Elle est morte très tranquillement. Sur sa chaise longue, entourée de ses saules lugubres qu’elle aimait tant, avec comme une moue interrogatrice sur le visage… Un arrêt cardiaque. Elle est partie aussi discrètement que lorsqu’elle m’amenait des petits plats… La veille elle m’avait bien semblé plus pâlotte que d’habitude… J’aurais dû me méfier. Si je vous dis que ce même jour la boutique de Steve et Nicolas a été braquée, vous ne me croirez pas … C’est pourtant bien ce qui est arrivé. En revanche, le mannequin n’a rien eu, à ma connaissance.

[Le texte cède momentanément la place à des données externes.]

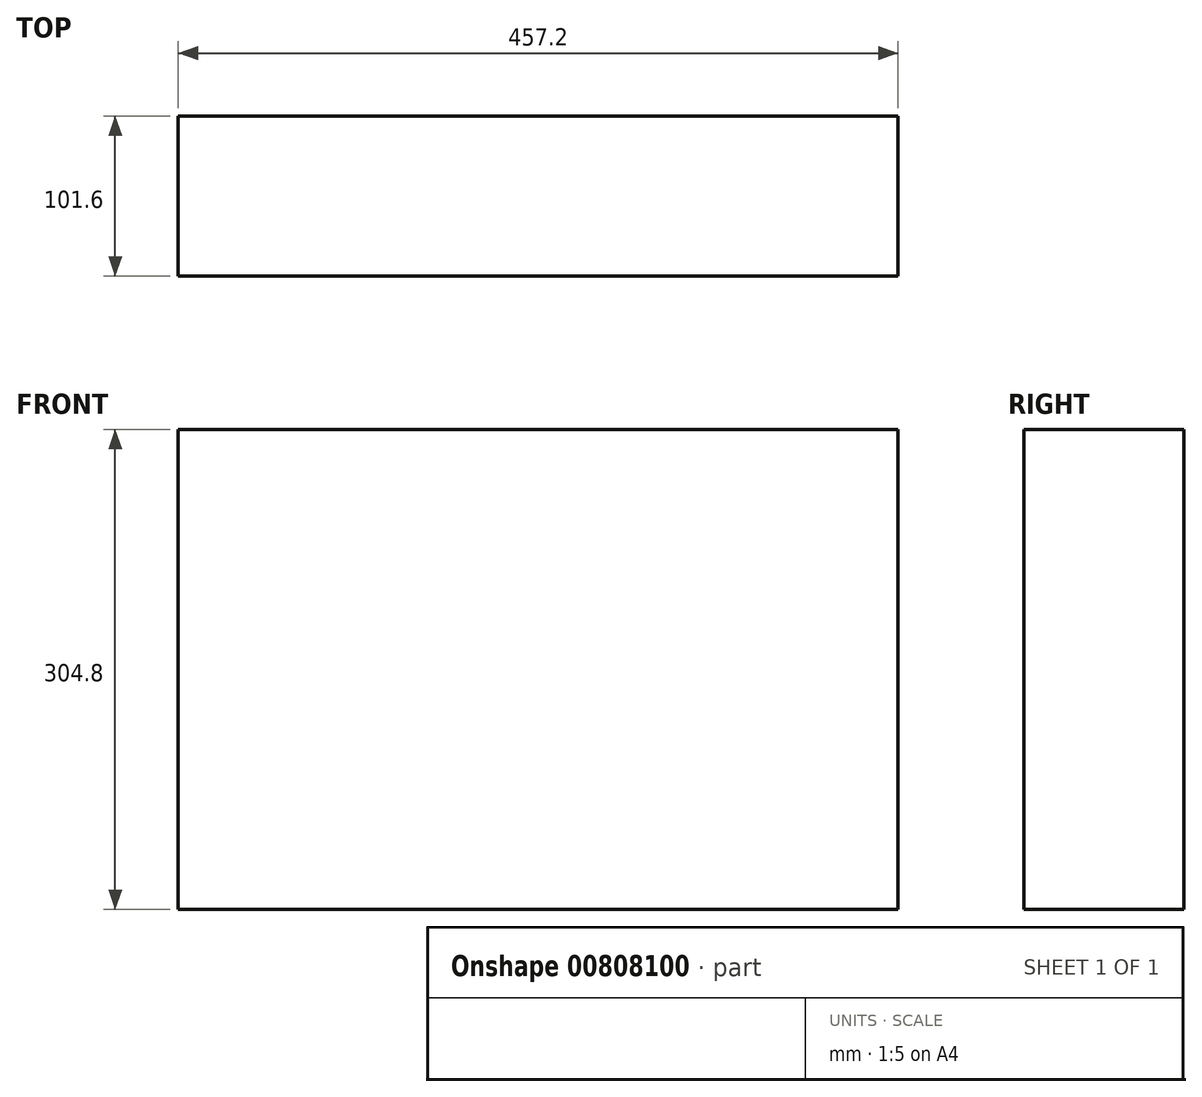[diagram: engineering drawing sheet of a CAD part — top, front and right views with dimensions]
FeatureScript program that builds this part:
annotation { "Feature Type Name" : "Feature", "Feature Type Description" : "" }
export const myFeature = defineFeature(function(context is Context, id is Id, definition is map)
    precondition{}
    {
        {
            var Q0;
            Q0=qCreatedBy(makeId("Front.planeOp"),FACE);
            var sketch = newSketch(context, id + "F0", { "sketchPlane" : qUnion([Q0])});
            skLineSegment(sketch, "E0.bottom", {"start": v(228.6, 152.4) * mm, "end": v(-228.6, 152.4) * mm});
            skLineSegment(sketch, "E0.top", {"start": v(228.6, -152.4) * mm, "end": v(-228.6, -152.4) * mm});
            skLineSegment(sketch, "E0.left", {"start": v(228.6, 152.4) * mm, "end": v(228.6, -152.4) * mm});
            skLineSegment(sketch, "E0.right", {"start": v(-228.6, 152.4) * mm, "end": v(-228.6, -152.4) * mm});
            skPoint(sketch, "E0.middle", {"position": v(0, 0) * mm});
            skSolve(sketch);
        }
        {
            var Q0;
            Q0=qSketchRegion(id+"F0",true);
            extrude(context, id + "F1", {"entities" : qUnion([Q0]), "depth" : 101.6 * mm, "offsetDistance" : 25.4 * mm});
        }
    });
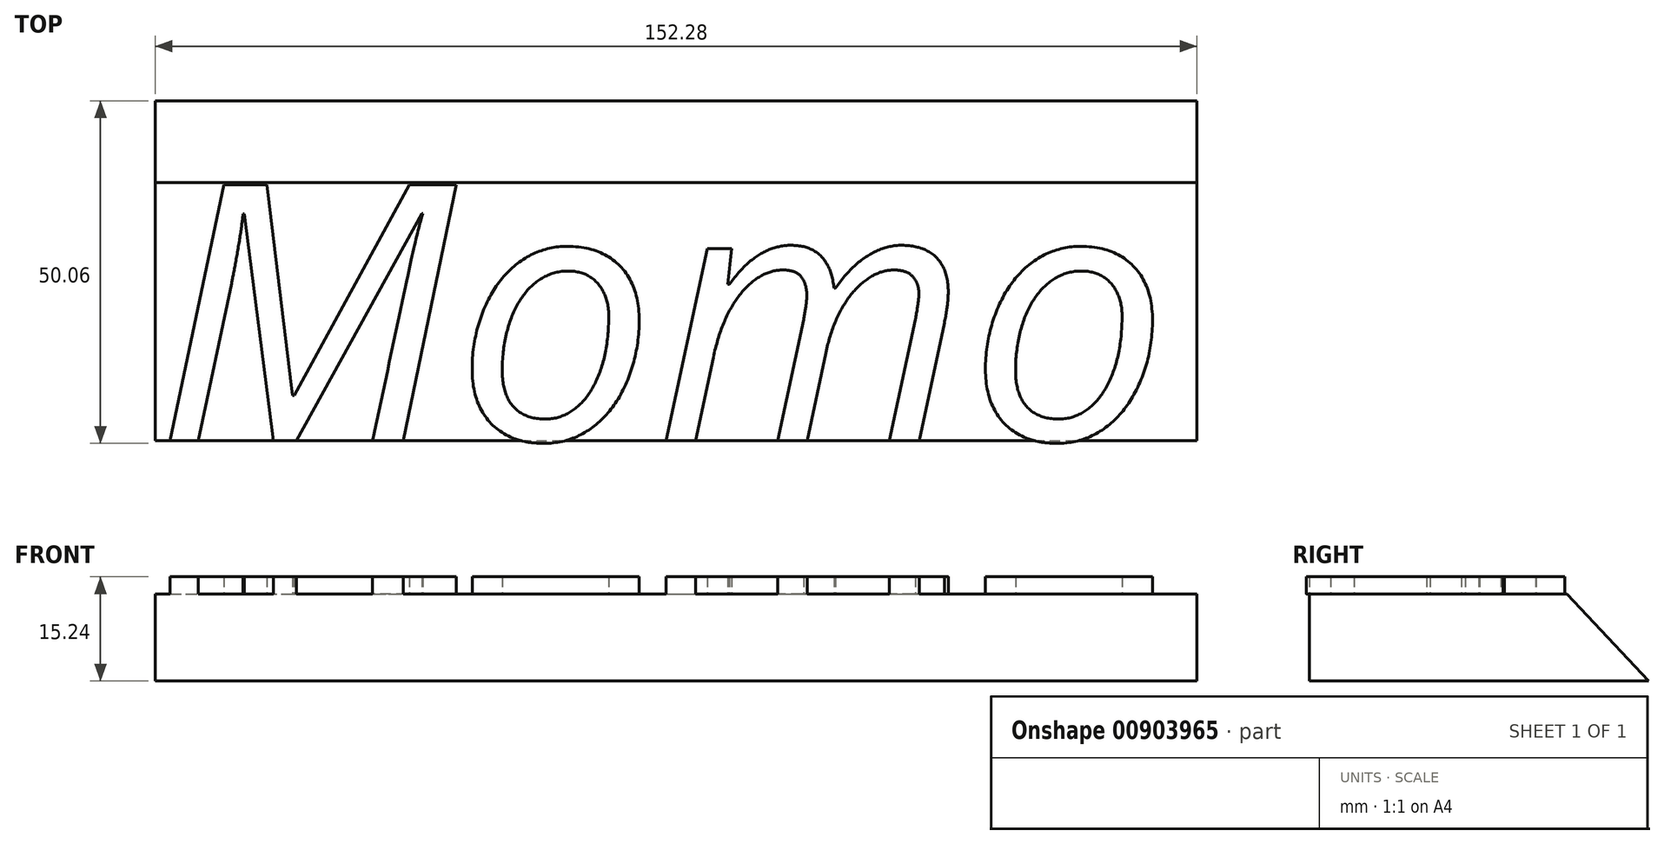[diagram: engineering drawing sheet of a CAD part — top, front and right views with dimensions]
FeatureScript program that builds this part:
annotation { "Feature Type Name" : "Feature", "Feature Type Description" : "" }
export const myFeature = defineFeature(function(context is Context, id is Id, definition is map)
    precondition{}
    {
        {
            var Q0;
            Q0=qCreatedBy(makeId("Top.planeOp"),FACE);
            var sketch = newSketch(context, id + "F0", { "sketchPlane" : qUnion([Q0])});
            skLineSegment(sketch, "E0.bottom", {"start": v(-76.82, 27.3) * mm, "end": v(75.46, 27.3) * mm});
            skLineSegment(sketch, "E0.top", {"start": v(-76.82, -22.36) * mm, "end": v(75.46, -22.36) * mm});
            skLineSegment(sketch, "E0.left", {"start": v(-76.82, 27.3) * mm, "end": v(-76.82, -22.36) * mm});
            skLineSegment(sketch, "E0.right", {"start": v(75.46, 27.3) * mm, "end": v(75.46, -22.36) * mm});
            skSolve(sketch);
        }
        {
            var Q0;
            Q0 = qSketchRegion(id + "F0", true);
            extrude(context, id + "F1", {"entities" : qUnion([Q0]), "depth" : 12.7 * mm, "offsetDistance" : 25.4 * mm});
        }
        {
            var Q0;
            Q0=makeQuery(id+"F1.opExtrude","SWEPT_FACE",FACE,{"disambiguationData":[OSD([sQuery(id+"F0.wireOp",EDGE,"E0.right")])]});
            var sketch = newSketch(context, id + "F2", { "sketchPlane" : qUnion([Q0])});
            skLineSegment(sketch, "E1", {"start": v(27.3, 0) * mm, "end": v(27.3, 12.7) * mm});
            skLineSegment(sketch, "E2", {"start": v(27.3, 12.7) * mm, "end": v(15.33, 12.7) * mm});
            skLineSegment(sketch, "E3", {"start": v(15.33, 12.7) * mm, "end": v(27.3, 0) * mm});
            skSolve(sketch);
        }
        {
            var Q0;
            Q0 = qSketchRegion(id + "F2", true);
            extrude(context, id + "F3", {"entities" : qUnion([Q0]), "operationType" : NewBodyOperationType.REMOVE, "oppositeDirection" : true, "depth" : 152.4 * mm, "offsetDistance" : 25.4 * mm});
        }
        {
            var Q0;
            Q0=makeQuery(id+"F1.opExtrude","CAP_FACE",FACE,{"disambiguationData":[OSD([sQuery(id+"F0.wireOp",EDGE,"E0.bottom"),sQuery(id+"F0.wireOp",EDGE,"E0.top"),sQuery(id+"F0.wireOp",EDGE,"E0.left"),sQuery(id+"F0.wireOp",EDGE,"E0.right")])],"isStart":false});
            var sketch = newSketch(context, id + "F4", { "sketchPlane" : qUnion([Q0])});
            skText(sketch, "E4", { "text": "Momo ", "fontName": "OpenSans-Italic.ttf"});
            const initialGuessF4  = {"E4": [-0.07682, -0.02236, 1, 0, 0.0377]};
            skSetInitialGuess(sketch, initialGuessF4);
            skSolve(sketch);
        }
        {
            var Q0;
            Q0 = qSketchRegion(id + "F4", true);
            extrude(context, id + "F5", {"entities" : qUnion([Q0]), "operationType" : NewBodyOperationType.ADD, "depth" : 2.54 * mm, "offsetDistance" : 25.4 * mm});
        }
    });
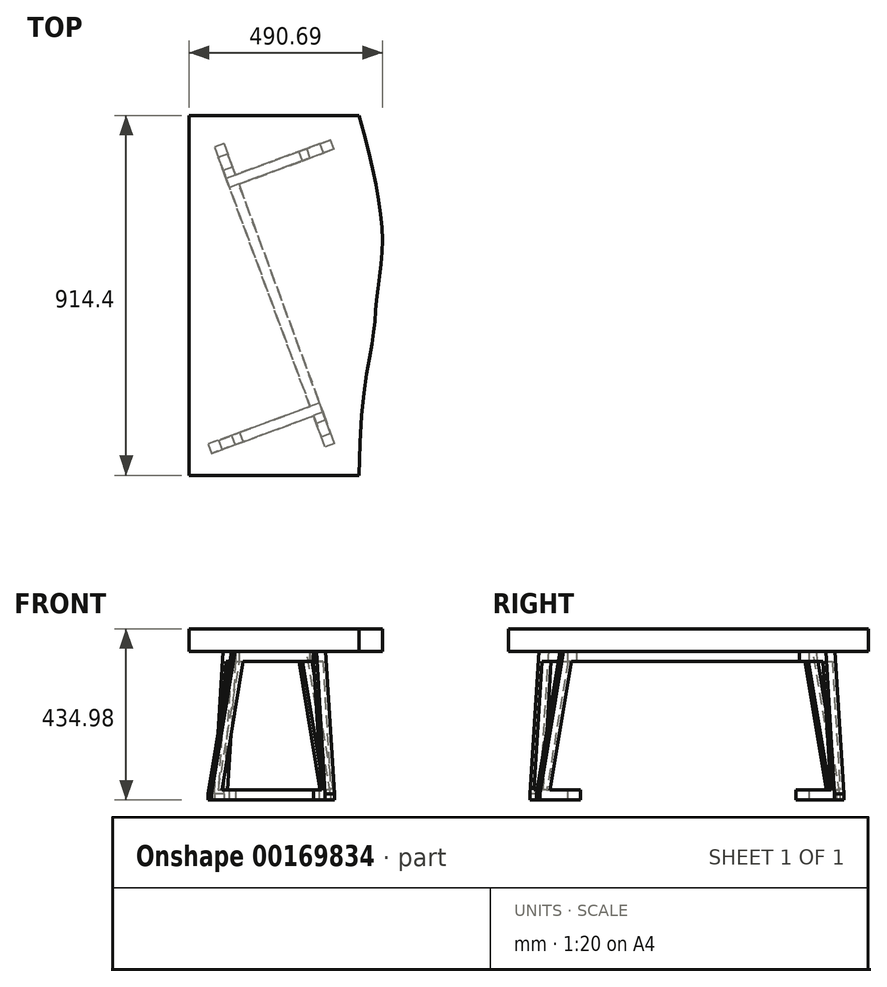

Peu après, j’ai commencé à faire des espèces de terreurs nocturnes… La vieille devait me manquer davantage que je ne l’aurais imaginé. Dans ces moments difficiles, et quand la météo le permettait, j’allais marcher un peu au milieu des maisons emplies de vide, pour me calmer. Une nouvelle famille avait quand même emménagé, tout au bout, proche du rond-point ; mais les enfants étaient du genre renfermés, geeks, amorphes. Ils ne jouaient jamais au foot… Quand tout espoir sembla perdu en ce qui concernait mon existence en général, la fille de Rusalka revint depuis la Russie. C’était la fée éblouissante, débarquée pour me sauver. Elle vint toquer chez moi, se désolant de ne pas avoir pu voir sa mère une dernière fois… Je trouvais effectivement tout cela moyennement pardonnable, mais elle était belle comme une impératrice, alors je n’ai rien dit, et je l’ai même invitée à diner pour lui raconter quelques anecdotes au sujet de sa mère…
Nous sommes allées dans une brasserie du quartier de l’île Verte, tout proche de l’hôpital. Là où le vent s’amuse à faire de grands linceuls avec le pollen tombé sur les rails du tramway…Là où l’Isère fait son coude qui retient les rondins à la dérive… Elle a commandé la pièce du boucher, avec de la sauce au poivre. Je lui ai raconté l’histoire du mannequin, bien entendu. Et en la disant, comme ça, très tranquillement, j’ai compris que j’y croyais… Cela malgré l’existence indubitable d’Éric Piolle qui regardait du porno dans l’ascenseur, ou un truc dans le genre. J’ai pensé qu’on avait tous un mannequin qui veut notre peau, quelque part… Il suffit alors de ne pas détourner le regard… Ou de courir très vite.